Ćdwige continued on, past St. George's Square and the Cathedral and beyond that, onward along the King's Way towards the Fish Market and eventually through the Bishop's Gate. As they rode through the gate themselves, the night watch closed it behind them. Their quarry remained oblivious as she walked on, her steps now drawing her closer to St. Joseph's Abbey in the near distance. They continued to follow in the gathering darkness as the young woman before them walked onward, northeastward up the Via Romana, beginning the first leg of the journey towards Ramos and Valoret. It was the most direct highway towards Stavenham, and for the men in the Earl's party at least, it was also familiar enough ground, for much of the same route led to Marley as well.
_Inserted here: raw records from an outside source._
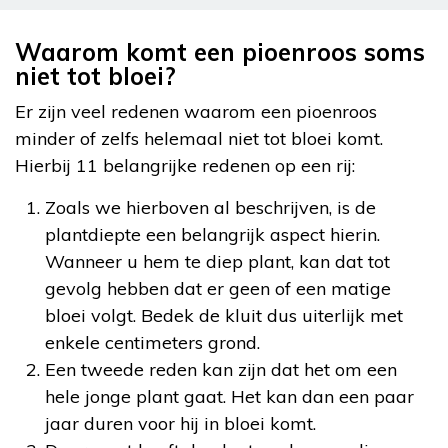
Waarom komt een pioenroos soms
niet tot bloei?
Er zijn veel redenen waarom een pioenroos
minder of zelfs helemaal niet tot bloei komt.
Hierbij 11 belangrijke redenen op een rij:
Zoals we hierboven al beschrijven, is de
plantdiepte een belangrijk aspect hierin.
Wanneer u hem te diep plant, kan dat tot
gevolg hebben dat er geen of een matige
bloei volgt. Bedek de kluit dus uiterlijk met
enkele centimeters grond.
Een tweede reden kan zijn dat het om een
hele jonge plant gaat. Het kan dan een paar
jaar duren voor hij in bloei komt.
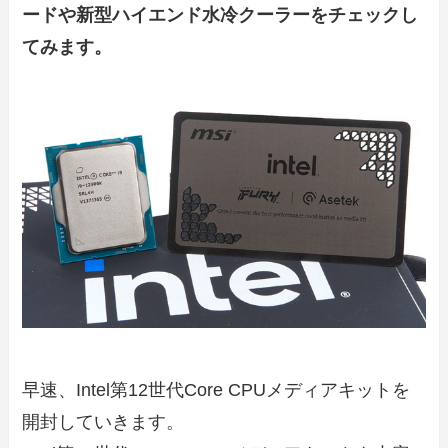
ードや新型ハイエンド水冷クーラーをチェックし
てみます。
早速、Intel第12世代Core CPUメディアキットを
開封していきます。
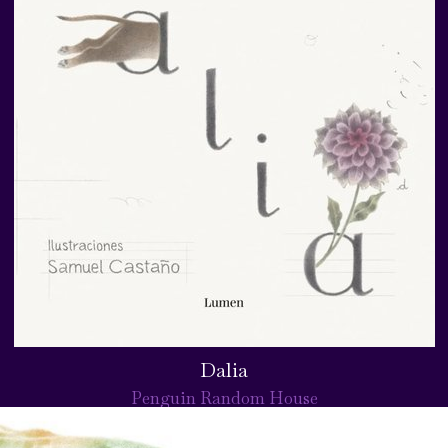
Dalia
Penguin Random House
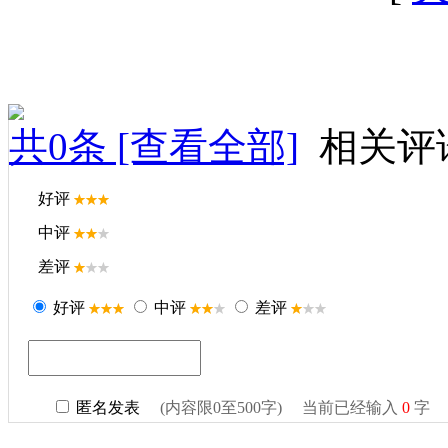
共
0
条 [查看全部]
相关评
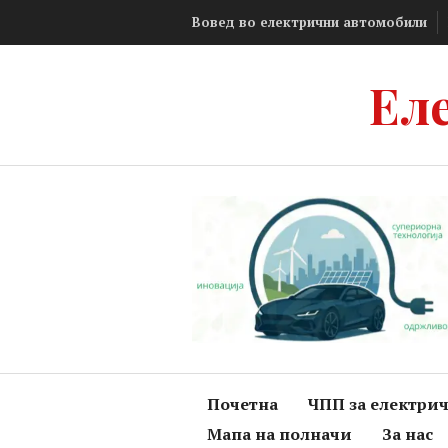
Skip
Вовед во електрични автомобили
to
content
Ел
Почетна
ЧПП за електри
Мапа на полначи
За нас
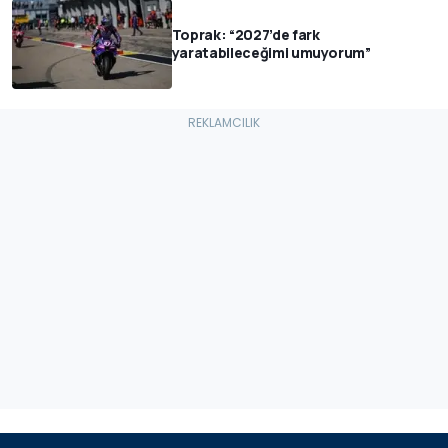
Toprak: “2027’de fark
yaratabileceğimi umuyorum”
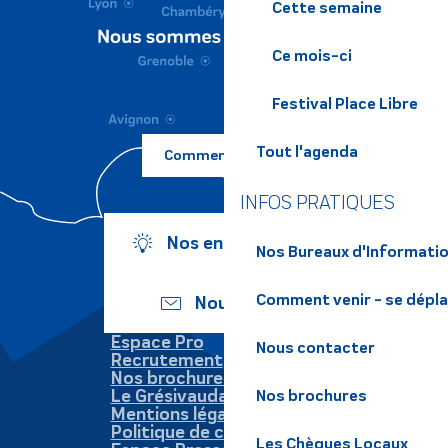
Cette semaine
Ce mois-ci
Festival Place Libre
Tout l'agenda
Comment venir ?
INFOS PRATIQUES
Nos engagements
Nos Bureaux d'Informatio
Comment venir - se dépl
Nous écrire
Espace Pro
Nous contacter
Recrutement
Nos brochures
Le Grésivaudan
Nos brochures
Mentions légales
Politique de confidentialité
Les Chèques Locaux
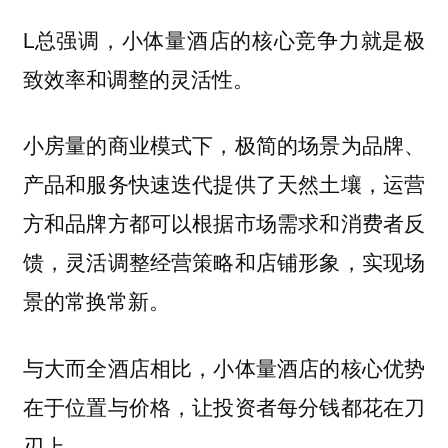
L总强调，小体量酒店的核心竞争力就是极
致效率和调整的灵活性。
小房量的商业模式下，极简的场景为品牌、
产品和服务快速迭代提供了天然土壤，运营
方和品牌方都可以根据市场需求和消费者反
馈，灵活调整经营策略和店铺形象，实现场
景的常换常新。
与大而全酒店相比，小体量酒店的核心优势
在于位置与价格，让投资者每分钱都花在刀
刃上。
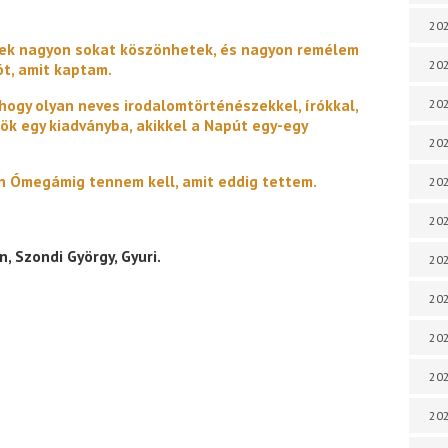
202
inek nagyon sokat köszönhetek, és nagyon remélem
202
ót, amit kaptam.
ogy olyan neves irodalomtörténészekkel, írókkal,
202
ök egy kiadványba, akikkel a Napút egy-egy
202
n Ómegámig tennem kell, amit eddig tettem.
202
202
 Szondi György, Gyuri.
202
202
202
20
20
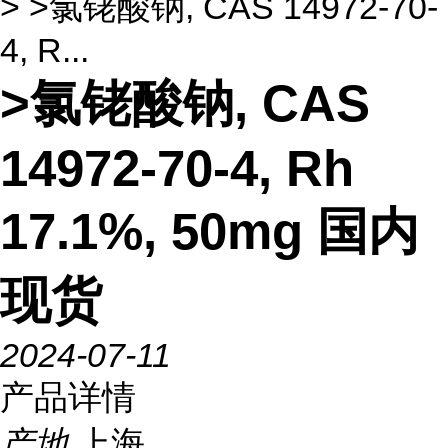
> >氯铑酸钠, CAS 14972-70-
4, R...
>氯铑酸钠, CAS
14972-70-4, Rh
17.1%, 50mg 国内
现货
2024-07-11
产品详情
产地
上海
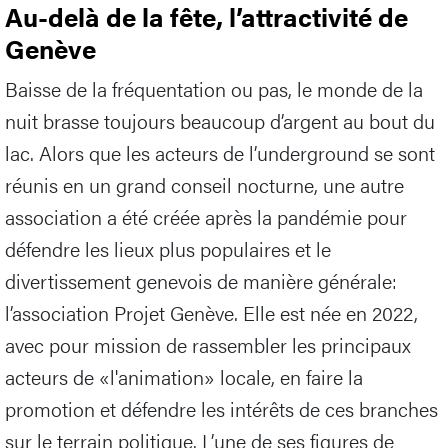
Au-delà de la fête, l’attractivité de
Genève
Baisse de la fréquentation ou pas, le monde de la
nuit brasse toujours beaucoup d’argent au bout du
lac. Alors que les acteurs de l’underground se sont
réunis en un grand conseil nocturne, une autre
association a été créée après la pandémie pour
défendre les lieux plus populaires et le
divertissement genevois de manière générale:
l’association Projet Genève. Elle est née en 2022,
avec pour mission de rassembler les principaux
acteurs de «l'animation» locale, en faire la
promotion et défendre les intérêts de ces branches
sur le terrain politique. L’une de ses figures de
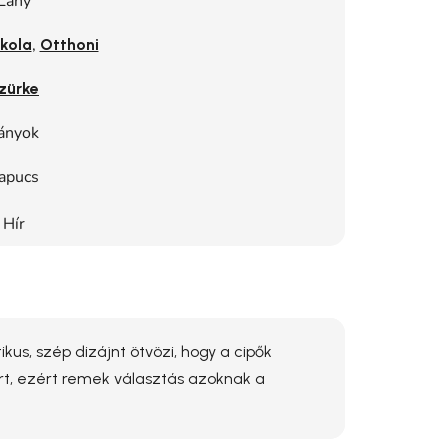
Lány
,
kola
Otthoni
zürke
ányok
apucs
Hír
us, szép dizájnt ötvözi, hogy a cipők
t, ezért remek választás azoknak a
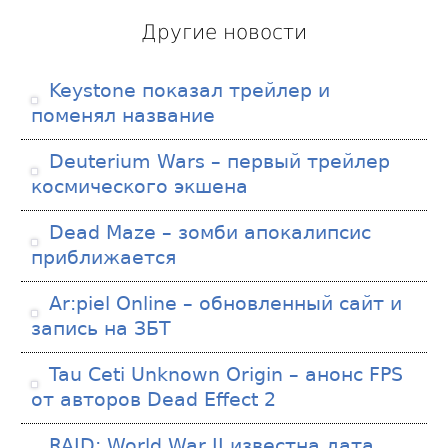
Другие новости
Keystone показал трейлер и
поменял название
Deuterium Wars – первый трейлер
космического экшена
Dead Maze – зомби апокалипсис
приближается
Ar:piel Online – обновленный сайт и
запись на ЗБТ
Tau Ceti Unknown Origin – анонс FPS
от авторов Dead Effect 2
RAID: World War II известна дата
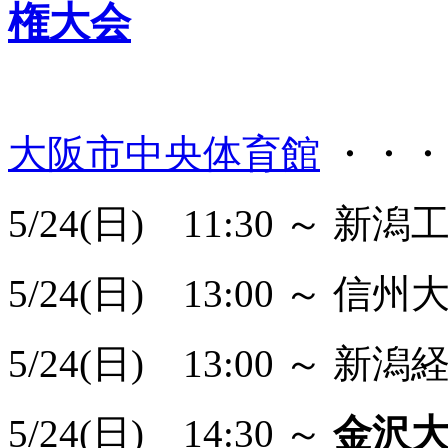
権大会
大阪市中央体育館
・・
5/24(日) 11:30 ～ 新
5/24(日) 13:00 ～ 信
5/24(日) 13:00 ～ 新
5/24(日) 14:30 ～
金沢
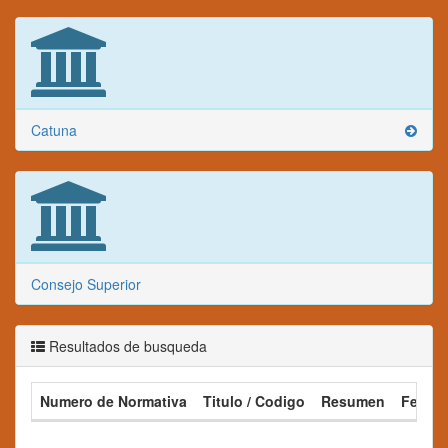
Catuna
Consejo Superior
Resultados de busqueda
Numero de Normativa
Titulo / Codigo
Resumen
Fecha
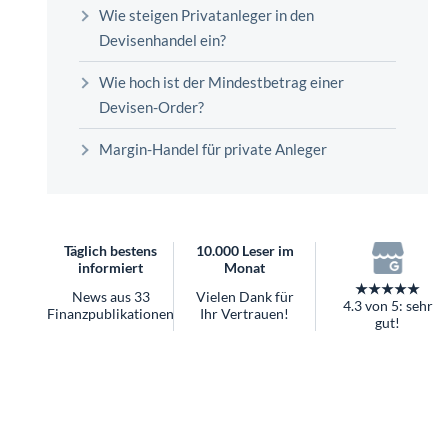
überhaupt?
Wie steigen Privatanleger in den
Worauf Sie bei ETFs achten sollten
Devisenhandel ein?
Wie hoch ist der Mindestbetrag einer
Devisen-Order?
Margin-Handel für private Anleger
Täglich bestens
10.000 Leser im
informiert
Monat
★★★★★
News aus 33
Vielen Dank für
4.3 von 5: sehr
Finanzpublikationen
Ihr Vertrauen!
gut!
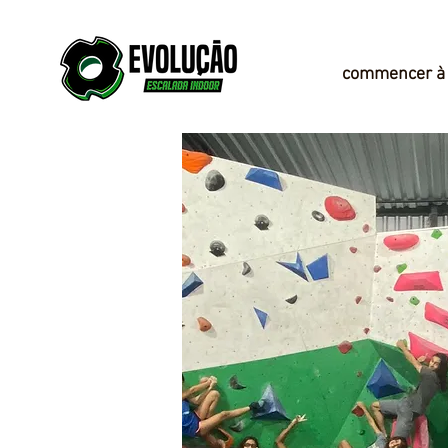
commencer à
The terrain grew more hilly just beyond the city's environs. Ćdwige's steps began to flag, and Brendan wondered if she was beginning to tire. He imagined she must be exhausted by this time and would surely be looking for someplace safe to shelter for the night before too much longer, although there was a chance she might choose to use a fatigue banishing spell instead. As he watched and pondered what she might decide to do, he saw a small band of shadowy figures ride out from behind a low hill, stopping directly in the young woman's path. He suppressed his instinctive urge to intervene, sternly directing his men to hold back while they assessed the situation. She did not appear to be under any sort of immediate attack, at any rate. It appeared that Ćdwige and the leader of the other party were conversing at length.
Then the horseman held out what appeared to be a flask to the young woman, who accepted it, drinking from it rather greedily from what Brendan could make out, although even Deryni-enhanced senses could not pierce the night's darkness well enough for him to be certain of what he saw by this point. He gave a signal to his men to spread out, and they continued moving forward cautiously, remaining vigilant, under orders to observe but not make their presence known. Their quarry appeared to need no rescue at the moment, and even if she did, they could not legally go to her aid. Not yet. But if Ćdwige were going to commit some breach of the sanctuary law, it would probably happen in the next few moments, and once that happened, his men would be more free to intervene. Then they could make their arrest, or even more than one if that proved to be necessary, and if they happened to save the wily young vixen's scheming little life in the process, she might even be grateful, if only momentarily. Any gratitude would have worn off by the time they brought her back to Kelson, of course, but Brendan could live with that.
He caught Sextus Arilan's eye and nodded towards a shadowy hillside, casting a quick burst of thought in his direction. Arilan nodded and turned to give similar silent direction to his squire. The two rode on, taking a different path forward from the young Earl's.